*Study text*.
++++++

The Denver Broncos are coming off a turbulent couple of days which saw the team brass have to make dozens of difficult personnel decisions on the way to constructing a 53-man roster. It's that time on the NFL calendar that GMs and coaches alike dread.
"For me personally, this is the toughest time of year to go through this, and really for our entire building and anyone who touches these players," Broncos GM George Paton said Tuesday. "They’re not just players to us. For the scouts, we’ve been to their colleges, and we’ve gotten to know their families. For everyone in the building, we get to know the day-to-day, so it’s a tough day."
Alas, it's the nature of the business. It doesn't mean anyone has to like it, though.
As the Broncos cut north of 25 players, the team's strategy was to hopefully sneak a slight majority of them onto the practice squad. New NFL rules allow up to 16 players on the squad but the caveat is this: when a team waives a player, he has to pass through the NFL waiver wire unclaimed before being re-signed to the practice squad.
Right now, the Broncos have 14 players re-signed to the practice squad and every single one of them was on the 80-man roster Monday morning. That two-player deficit? Well, it turns out that sometimes, when you gamble, you lose.

++++++

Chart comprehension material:
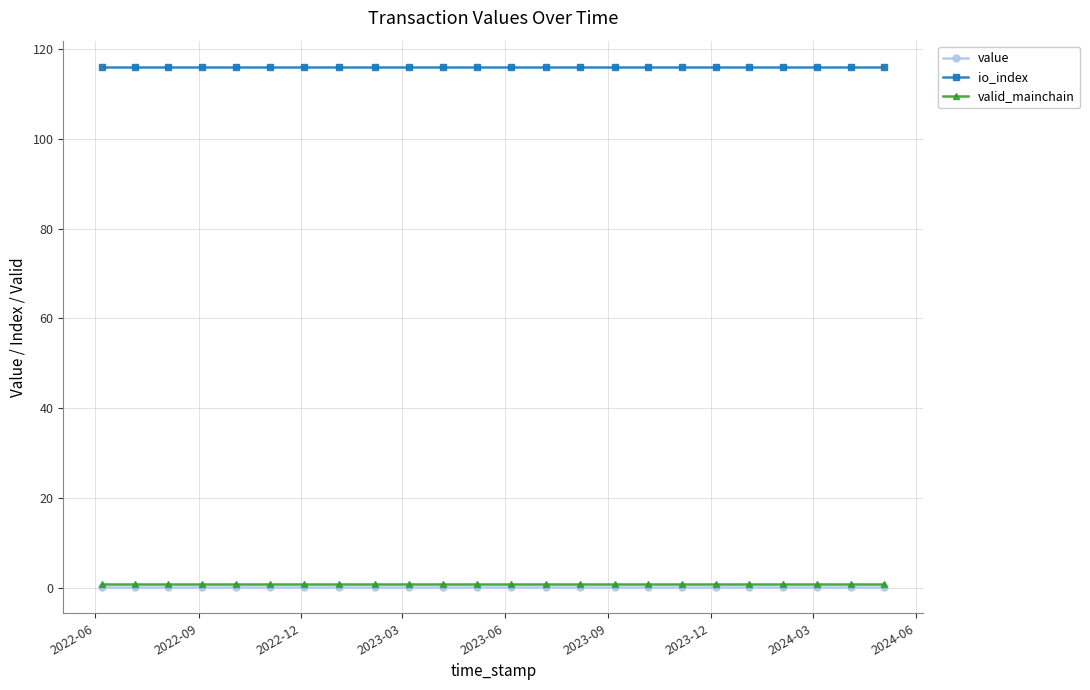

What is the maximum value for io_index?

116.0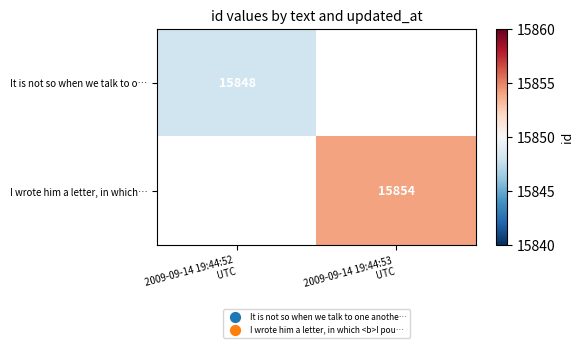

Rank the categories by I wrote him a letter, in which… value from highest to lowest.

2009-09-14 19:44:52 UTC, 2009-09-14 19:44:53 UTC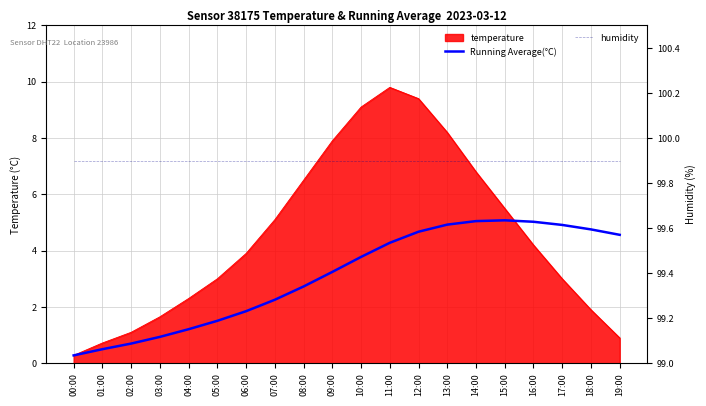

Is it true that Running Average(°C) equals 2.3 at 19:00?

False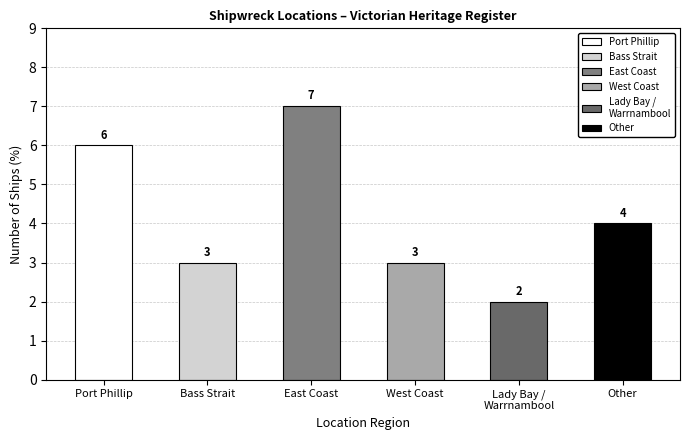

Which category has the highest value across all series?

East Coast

++++++

*Task list*.
(a) According to the Broncos roster article, how many players do the new NFL rules allow on a practice squad?
(b) Condense the paragraph in the Broncos roster article that begins "As the Broncos cut north of 25 players" into two sentences, keeping its main facts.
(c) Write the next part of the Broncos roster article, picking up after its final sentence.

*Results for each task*.
(a) Up to 16 players.

(b) The Broncos cut more than 25 players and hoped to get a slight majority of them onto the practice squad. New NFL rules allow up to 16 practice squad players, but a waived player must pass through the NFL waiver wire unclaimed before he can be re-signed to the squad.

(c)
Among the players Denver cut and hoped to re-sign to the practice squad, two of them were claimed by outside teams, one of which was relatively close to home. The Los Angeles Chargers claimed safety Trey Marshall and the Carolina Panthers claimed running back Royce Freeman.
Chargers' head coach Brandon Staley — a former Vic Fangio acolyte — spent 2019 in Denver as the outside linebackers coach and got to know Marshall a little bit. What probably swung L.A.'s decision even more so was the connection new defensive coordinator Renaldo Hill had to the Broncos' secondary.
Hill served as Fangio's defensive backs coach last year before getting the hand-up from Staley to serve as the Chargers' newly-minted defensive coordinator. Hill personally coached Marshall, which makes the Chargers' waiver claim perfectly sensible.
As for Freeman, the Broncos initially held onto him through the 2 pm MDT deadline on Tuesday but after making a pair of waiver claims, Paton opted to part ways with the team's 2018 third-round pick to make room for... wait for it... an undrafted rookie running back named Nate McCrary whom the Baltimore Ravens had just cut.
And so the Broncos said goodbye to Freeman after three seasons and four training camps with the club. Here's to hoping the career of both ex-Broncos pans out in their new NFL environs.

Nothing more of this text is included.